Deus! Господь! Он помог им этой ночью, Он привел их сюда, Он направил их оружие. Возможно, все, что они сделали до этого, – всего лишь первый шаг к тому, чтобы сокрушить чертово отродье, живущее в этих адских горах.
В бой рвались все, но взяли не каждого.
Двадцать человек повели обоз в соседнюю долину. Пятеро проводников клялись, что вокруг на многие лиги нет ни мусульман, ни каких-либо других врагов, но Горовой приказал быть настороже всем, кто оставался. Мало ли что.
Остальные шли на врага.
Капище, по словам шейха, находилось в другой стороне от лагеря, но тоже в горах. Путь к нему не был таким сложным – по тропам легко проходили лошади, так что за пару часов до заката отряд должен быть в пределах храма посвященных. И напасть первым, обрушив коридоры, ведущие в глубокие подземелья, откуда народы гор могли получать подкрепления.
Ибн-Саббах верил в победу. И в нее верили остальные.
Крестоносцы шли в бой с песнями – кто-то шепча религиозные гимны, ну а кто-то с частушками или скабрезными песенками. Зато все – с поднятой головой.

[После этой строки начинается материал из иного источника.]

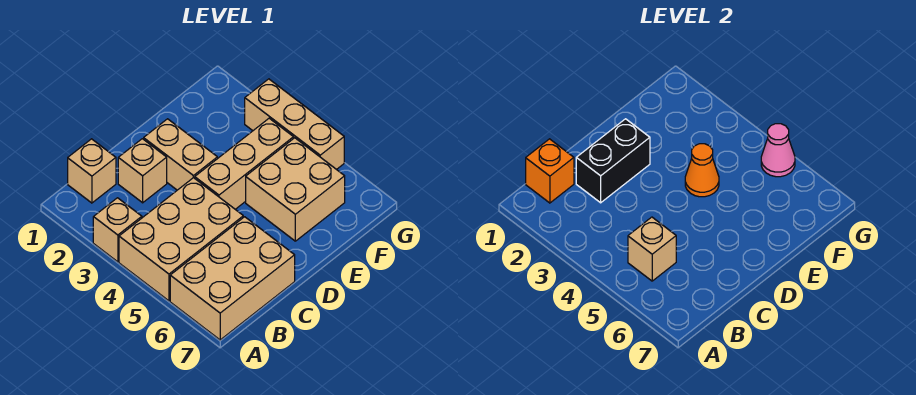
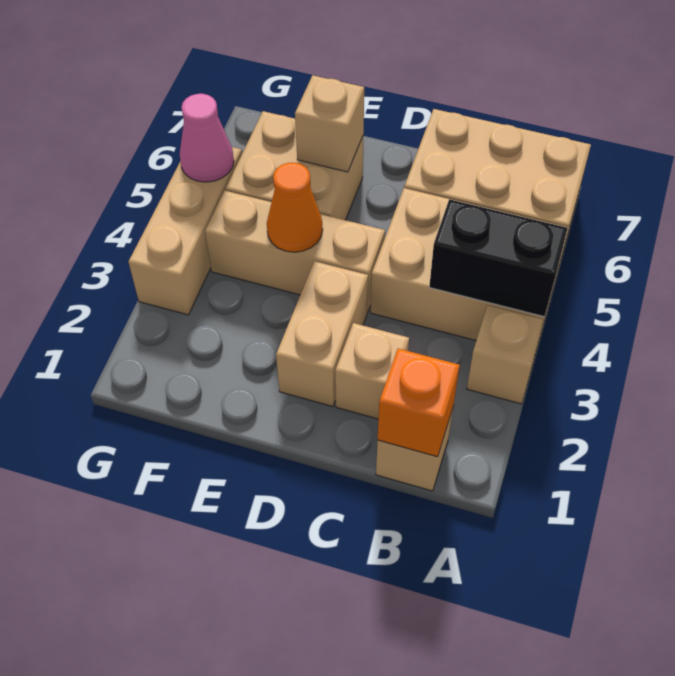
tan 1x1 brick [628,217,676,281] -> tan 1x1 brick moved to [295,75,364,172]
black 1x2 brick [576,119,650,203] -> black 1x2 brick moved to [429,199,568,317]

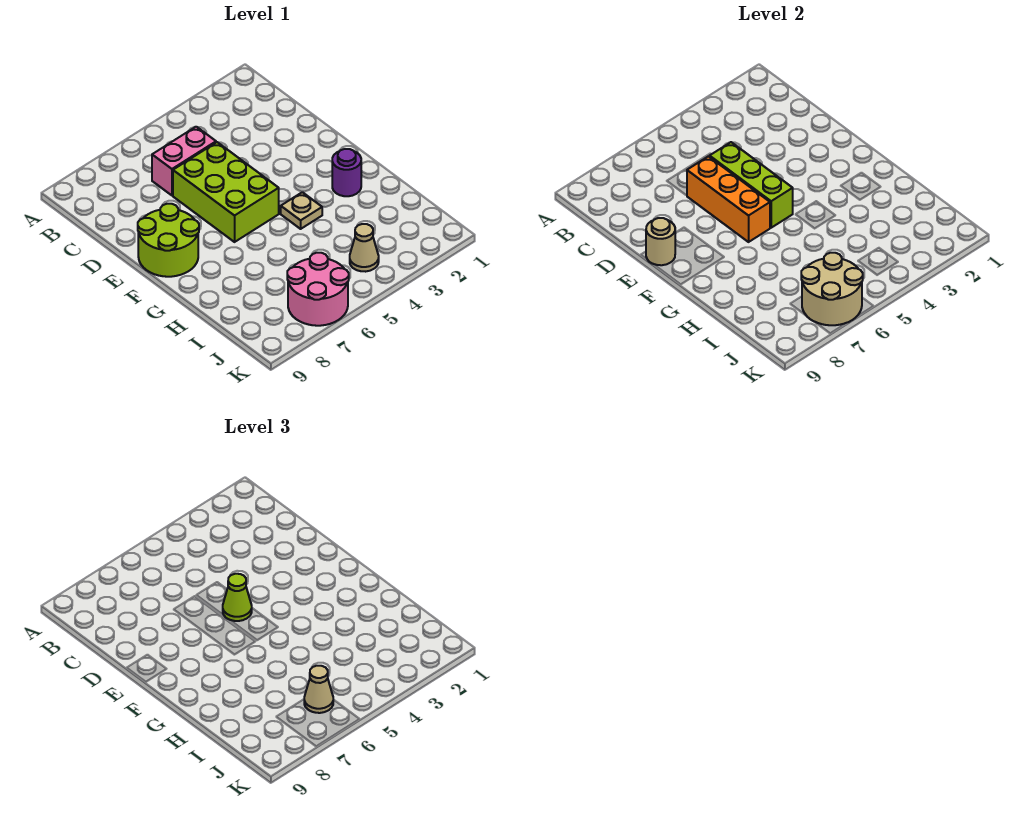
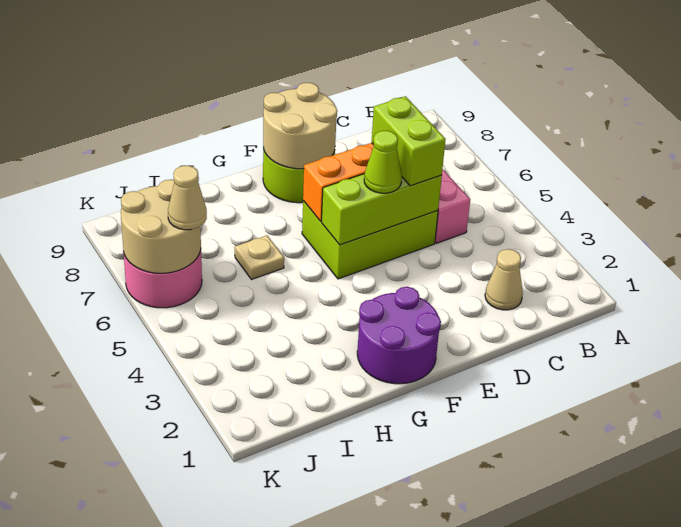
none -> lime 1x2 brick [372,96,446,186]
tan 1x1 round brick [646,218,675,265] -> tan 2x2 round brick [263,83,337,169]
purple 1x1 round brick [332,149,361,196] -> purple 2x2 round brick [357,287,441,384]
tan 1x1 plate [281,192,322,229] -> tan 1x1 plate moved to [235,235,284,280]
tan 1x1 cone [350,224,379,272] -> tan 1x1 cone moved to [485,249,523,310]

Им предстояло победить, разбить страшного врага в его логове, задушить ту змею, которая, по словам папы Урбана, пославшего их сюда, отравляла жизнь всему христианскому миру. Эти фразу вспомнил один из двух уцелевших монахов. Так что обитель языческой богини стала не просто очередной целью очередного христианского барона или графа. Это была теперь одна из целей похода. Иерусалим… и капище.
– Не надо бояться давить змею в гнезде.
Воины повторяли друг другу эти слова своего предводителя, который служил не герцогу или графу, а самому папскому легату. Ему доверяли. За ним шли.
Костя не мог поверить своим глазам. Страх, оставленный чудовищами, уходил из христианского войска. Будто они все разом забыли, на что способны палицы врага, как грозно выглядит хирд [93] гагиинаров, на какой тонкой ниточке висели их судьбы еще сегодня ночью.
– Чудеса! – шепнул он Сомохову, но ученому, человеку далекому, по его словам, от дел военных, было не до того.
Улугбек Карлович быстро просматривал свои записи, которые он вел с того момента, когда оказался в прошлом.
К капищу, как и обещал шейх, христиане вышли ближе к вечеру.
Небольшой подъем, по словам исмаилита, был началом дороги, ведущей к храму богини. Недалеко от тропинки виднелись развалины древней башни, где несли стражу пятеро лучников. Несколько лошадок, привязанных поодаль, связка копий, сваленная в углу, – все это говорило о крайней нерадивости.
Горовой сокрушенно покачал головой, когда бойцы шейха, пробравшись по скалам, одним залпом сняли всю заставу. Метровые стрелы буквально пришпилили стражников к земле, лишив их возможности не только подать знак, но и просто двинуться с места.